◆ LISTAGEM FORNECIDA:
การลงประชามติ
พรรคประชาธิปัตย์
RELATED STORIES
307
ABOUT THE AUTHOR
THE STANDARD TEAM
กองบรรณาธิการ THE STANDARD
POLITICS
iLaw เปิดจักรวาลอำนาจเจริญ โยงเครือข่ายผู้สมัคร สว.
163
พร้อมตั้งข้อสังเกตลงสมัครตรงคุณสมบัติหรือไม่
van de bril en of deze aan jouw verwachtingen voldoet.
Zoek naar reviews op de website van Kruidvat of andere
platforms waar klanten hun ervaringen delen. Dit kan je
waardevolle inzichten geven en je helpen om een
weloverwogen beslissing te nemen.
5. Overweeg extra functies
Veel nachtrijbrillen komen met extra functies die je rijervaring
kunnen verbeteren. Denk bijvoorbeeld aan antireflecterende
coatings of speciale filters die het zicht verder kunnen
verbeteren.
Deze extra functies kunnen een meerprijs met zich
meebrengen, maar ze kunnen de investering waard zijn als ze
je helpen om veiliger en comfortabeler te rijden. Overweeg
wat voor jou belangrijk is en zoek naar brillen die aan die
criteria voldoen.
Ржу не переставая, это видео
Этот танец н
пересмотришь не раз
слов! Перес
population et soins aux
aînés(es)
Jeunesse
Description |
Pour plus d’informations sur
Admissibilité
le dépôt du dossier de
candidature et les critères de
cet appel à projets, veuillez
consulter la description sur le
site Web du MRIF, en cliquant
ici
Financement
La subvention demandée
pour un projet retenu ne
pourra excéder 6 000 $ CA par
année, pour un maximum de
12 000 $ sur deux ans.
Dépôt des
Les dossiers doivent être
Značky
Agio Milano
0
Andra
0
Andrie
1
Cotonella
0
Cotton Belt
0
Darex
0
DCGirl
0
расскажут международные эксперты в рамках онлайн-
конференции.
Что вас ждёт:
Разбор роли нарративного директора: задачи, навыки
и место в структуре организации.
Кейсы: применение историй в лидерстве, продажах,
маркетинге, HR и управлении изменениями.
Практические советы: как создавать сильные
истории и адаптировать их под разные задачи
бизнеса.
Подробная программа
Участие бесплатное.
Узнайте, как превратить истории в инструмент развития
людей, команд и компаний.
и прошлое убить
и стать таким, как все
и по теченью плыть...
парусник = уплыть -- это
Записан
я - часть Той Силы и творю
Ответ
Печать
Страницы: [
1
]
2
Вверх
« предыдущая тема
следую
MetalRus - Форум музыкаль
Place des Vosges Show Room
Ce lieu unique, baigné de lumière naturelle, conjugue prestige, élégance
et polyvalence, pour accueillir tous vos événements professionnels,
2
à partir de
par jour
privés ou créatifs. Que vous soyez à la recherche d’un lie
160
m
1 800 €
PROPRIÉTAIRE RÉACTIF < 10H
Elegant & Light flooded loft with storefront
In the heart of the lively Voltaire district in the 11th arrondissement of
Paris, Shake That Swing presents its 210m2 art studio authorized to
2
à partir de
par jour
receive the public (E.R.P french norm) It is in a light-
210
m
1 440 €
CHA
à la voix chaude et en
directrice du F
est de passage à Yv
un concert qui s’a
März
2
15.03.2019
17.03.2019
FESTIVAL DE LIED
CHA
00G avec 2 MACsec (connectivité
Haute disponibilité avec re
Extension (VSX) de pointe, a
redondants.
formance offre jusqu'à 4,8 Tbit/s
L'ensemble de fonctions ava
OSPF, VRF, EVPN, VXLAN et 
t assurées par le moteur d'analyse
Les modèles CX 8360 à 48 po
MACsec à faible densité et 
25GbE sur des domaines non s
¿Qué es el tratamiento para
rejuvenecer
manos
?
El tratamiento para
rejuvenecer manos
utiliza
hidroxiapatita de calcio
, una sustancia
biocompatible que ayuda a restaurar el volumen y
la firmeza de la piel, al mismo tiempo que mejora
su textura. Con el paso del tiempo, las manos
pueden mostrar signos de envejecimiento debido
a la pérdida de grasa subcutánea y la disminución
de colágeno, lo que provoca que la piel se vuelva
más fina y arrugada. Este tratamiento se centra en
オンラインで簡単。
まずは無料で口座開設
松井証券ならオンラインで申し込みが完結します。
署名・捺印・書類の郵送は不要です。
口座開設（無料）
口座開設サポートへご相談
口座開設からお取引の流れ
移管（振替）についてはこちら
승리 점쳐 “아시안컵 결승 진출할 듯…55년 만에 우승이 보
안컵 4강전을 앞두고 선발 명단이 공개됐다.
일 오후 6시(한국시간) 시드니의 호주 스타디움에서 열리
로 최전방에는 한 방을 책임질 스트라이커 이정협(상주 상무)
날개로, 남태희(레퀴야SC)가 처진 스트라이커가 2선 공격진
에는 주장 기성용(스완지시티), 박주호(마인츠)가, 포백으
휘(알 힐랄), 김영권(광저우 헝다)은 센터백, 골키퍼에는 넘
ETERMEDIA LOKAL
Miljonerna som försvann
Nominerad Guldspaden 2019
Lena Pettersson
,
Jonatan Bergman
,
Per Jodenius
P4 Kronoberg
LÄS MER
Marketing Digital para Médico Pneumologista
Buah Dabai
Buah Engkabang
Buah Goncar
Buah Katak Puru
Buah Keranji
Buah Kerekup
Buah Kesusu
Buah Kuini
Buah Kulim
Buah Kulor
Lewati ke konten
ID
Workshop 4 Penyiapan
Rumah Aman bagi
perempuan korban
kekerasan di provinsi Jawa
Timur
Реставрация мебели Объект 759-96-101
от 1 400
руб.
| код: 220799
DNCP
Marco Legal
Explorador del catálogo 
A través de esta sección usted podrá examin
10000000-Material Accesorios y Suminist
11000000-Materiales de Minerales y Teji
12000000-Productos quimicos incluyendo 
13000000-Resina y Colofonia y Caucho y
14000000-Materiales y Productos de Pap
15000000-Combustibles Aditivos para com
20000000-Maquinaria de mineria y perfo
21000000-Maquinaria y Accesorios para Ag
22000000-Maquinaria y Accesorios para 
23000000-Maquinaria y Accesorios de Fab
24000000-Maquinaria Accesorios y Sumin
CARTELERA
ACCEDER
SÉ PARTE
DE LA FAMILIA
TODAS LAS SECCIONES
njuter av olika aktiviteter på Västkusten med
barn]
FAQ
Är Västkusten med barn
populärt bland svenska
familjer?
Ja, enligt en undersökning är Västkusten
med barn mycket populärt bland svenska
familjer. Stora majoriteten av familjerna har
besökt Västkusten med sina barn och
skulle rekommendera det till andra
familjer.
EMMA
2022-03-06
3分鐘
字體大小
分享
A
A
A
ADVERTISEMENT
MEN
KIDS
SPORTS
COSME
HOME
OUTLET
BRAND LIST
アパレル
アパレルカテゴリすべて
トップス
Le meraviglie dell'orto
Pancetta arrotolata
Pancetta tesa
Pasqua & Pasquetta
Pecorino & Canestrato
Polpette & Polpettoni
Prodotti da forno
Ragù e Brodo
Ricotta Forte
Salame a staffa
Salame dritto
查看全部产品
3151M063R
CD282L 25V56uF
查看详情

◆ REQUISITOS DA TAREFA:
Pode duplicar todas as linhas da listagem acima, do início ao fim, sem alterar um único caractere?

◆ RESULTADO DA TAREFA:
การลงประชามติ
พรรคประชาธิปัตย์
RELATED STORIES
307
ABOUT THE AUTHOR
THE STANDARD TEAM
กองบรรณาธิการ THE STANDARD
POLITICS
iLaw เปิดจักรวาลอำนาจเจริญ โยงเครือข่ายผู้สมัคร สว.
163
พร้อมตั้งข้อสังเกตลงสมัครตรงคุณสมบัติหรือไม่
van de bril en of deze aan jouw verwachtingen voldoet.
Zoek naar reviews op de website van Kruidvat of andere
platforms waar klanten hun ervaringen delen. Dit kan je
waardevolle inzichten geven en je helpen om een
weloverwogen beslissing te nemen.
5. Overweeg extra functies
Veel nachtrijbrillen komen met extra functies die je rijervaring
kunnen verbeteren. Denk bijvoorbeeld aan antireflecterende
coatings of speciale filters die het zicht verder kunnen
verbeteren.
Deze extra functies kunnen een meerprijs met zich
meebrengen, maar ze kunnen de investering waard zijn als ze
je helpen om veiliger en comfortabeler te rijden. Overweeg
wat voor jou belangrijk is en zoek naar brillen die aan die
criteria voldoen.
Ржу не переставая, это видео
Этот танец н
пересмотришь не раз
слов! Перес
population et soins aux
aînés(es)
Jeunesse
Description |
Pour plus d’informations sur
Admissibilité
le dépôt du dossier de
candidature et les critères de
cet appel à projets, veuillez
consulter la description sur le
site Web du MRIF, en cliquant
ici
Financement
La subvention demandée
pour un projet retenu ne
pourra excéder 6 000 $ CA par
année, pour un maximum de
12 000 $ sur deux ans.
Dépôt des
Les dossiers doivent être
Značky
Agio Milano
0
Andra
0
Andrie
1
Cotonella
0
Cotton Belt
0
Darex
0
DCGirl
0
расскажут международные эксперты в рамках онлайн-
конференции.
Что вас ждёт:
Разбор роли нарративного директора: задачи, навыки
и место в структуре организации.
Кейсы: применение историй в лидерстве, продажах,
маркетинге, HR и управлении изменениями.
Практические советы: как создавать сильные
истории и адаптировать их под разные задачи
бизнеса.
Подробная программа
Участие бесплатное.
Узнайте, как превратить истории в инструмент развития
людей, команд и компаний.
и прошлое убить
и стать таким, как все
и по теченью плыть...
парусник = уплыть -- это
Записан
я - часть Той Силы и творю
Ответ
Печать
Страницы: [
1
]
2
Вверх
« предыдущая тема
следую
MetalRus - Форум музыкаль
Place des Vosges Show Room
Ce lieu unique, baigné de lumière naturelle, conjugue prestige, élégance
et polyvalence, pour accueillir tous vos événements professionnels,
2
à partir de
par jour
privés ou créatifs. Que vous soyez à la recherche d’un lie
160
m
1 800 €
PROPRIÉTAIRE RÉACTIF < 10H
Elegant & Light flooded loft with storefront
In the heart of the lively Voltaire district in the 11th arrondissement of
Paris, Shake That Swing presents its 210m2 art studio authorized to
2
à partir de
par jour
receive the public (E.R.P french norm) It is in a light-
210
m
1 440 €
CHA
à la voix chaude et en
directrice du F
est de passage à Yv
un concert qui s’a
März
2
15.03.2019
17.03.2019
FESTIVAL DE LIED
CHA
00G avec 2 MACsec (connectivité
Haute disponibilité avec re
Extension (VSX) de pointe, a
redondants.
formance offre jusqu'à 4,8 Tbit/s
L'ensemble de fonctions ava
OSPF, VRF, EVPN, VXLAN et 
t assurées par le moteur d'analyse
Les modèles CX 8360 à 48 po
MACsec à faible densité et 
25GbE sur des domaines non s
¿Qué es el tratamiento para
rejuvenecer
manos
?
El tratamiento para
rejuvenecer manos
utiliza
hidroxiapatita de calcio
, una sustancia
biocompatible que ayuda a restaurar el volumen y
la firmeza de la piel, al mismo tiempo que mejora
su textura. Con el paso del tiempo, las manos
pueden mostrar signos de envejecimiento debido
a la pérdida de grasa subcutánea y la disminución
de colágeno, lo que provoca que la piel se vuelva
más fina y arrugada. Este tratamiento se centra en
オンラインで簡単。
まずは無料で口座開設
松井証券ならオンラインで申し込みが完結します。
署名・捺印・書類の郵送は不要です。
口座開設（無料）
口座開設サポートへご相談
口座開設からお取引の流れ
移管（振替）についてはこちら
승리 점쳐 “아시안컵 결승 진출할 듯…55년 만에 우승이 보
안컵 4강전을 앞두고 선발 명단이 공개됐다.
일 오후 6시(한국시간) 시드니의 호주 스타디움에서 열리
로 최전방에는 한 방을 책임질 스트라이커 이정협(상주 상무)
날개로, 남태희(레퀴야SC)가 처진 스트라이커가 2선 공격진
에는 주장 기성용(스완지시티), 박주호(마인츠)가, 포백으
휘(알 힐랄), 김영권(광저우 헝다)은 센터백, 골키퍼에는 넘
ETERMEDIA LOKAL
Miljonerna som försvann
Nominerad Guldspaden 2019
Lena Pettersson
,
Jonatan Bergman
,
Per Jodenius
P4 Kronoberg
LÄS MER
Marketing Digital para Médico Pneumologista
Buah Dabai
Buah Engkabang
Buah Goncar
Buah Katak Puru
Buah Keranji
Buah Kerekup
Buah Kesusu
Buah Kuini
Buah Kulim
Buah Kulor
Lewati ke konten
ID
Workshop 4 Penyiapan
Rumah Aman bagi
perempuan korban
kekerasan di provinsi Jawa
Timur
Реставрация мебели Объект 759-96-101
от 1 400
руб.
| код: 220799
DNCP
Marco Legal
Explorador del catálogo 
A través de esta sección usted podrá examin
10000000-Material Accesorios y Suminist
11000000-Materiales de Minerales y Teji
12000000-Productos quimicos incluyendo 
13000000-Resina y Colofonia y Caucho y
14000000-Materiales y Productos de Pap
15000000-Combustibles Aditivos para com
20000000-Maquinaria de mineria y perfo
21000000-Maquinaria y Accesorios para Ag
22000000-Maquinaria y Accesorios para 
23000000-Maquinaria y Accesorios de Fab
24000000-Maquinaria Accesorios y Sumin
CARTELERA
ACCEDER
SÉ PARTE
DE LA FAMILIA
TODAS LAS SECCIONES
njuter av olika aktiviteter på Västkusten med
barn]
FAQ
Är Västkusten med barn
populärt bland svenska
familjer?
Ja, enligt en undersökning är Västkusten
med barn mycket populärt bland svenska
familjer. Stora majoriteten av familjerna har
besökt Västkusten med sina barn och
skulle rekommendera det till andra
familjer.
EMMA
2022-03-06
3分鐘
字體大小
分享
A
A
A
ADVERTISEMENT
MEN
KIDS
SPORTS
COSME
HOME
OUTLET
BRAND LIST
アパレル
アパレルカテゴリすべて
トップス
Le meraviglie dell'orto
Pancetta arrotolata
Pancetta tesa
Pasqua & Pasquetta
Pecorino & Canestrato
Polpette & Polpettoni
Prodotti da forno
Ragù e Brodo
Ricotta Forte
Salame a staffa
Salame dritto
查看全部产品
3151M063R
CD282L 25V56uF
查看详情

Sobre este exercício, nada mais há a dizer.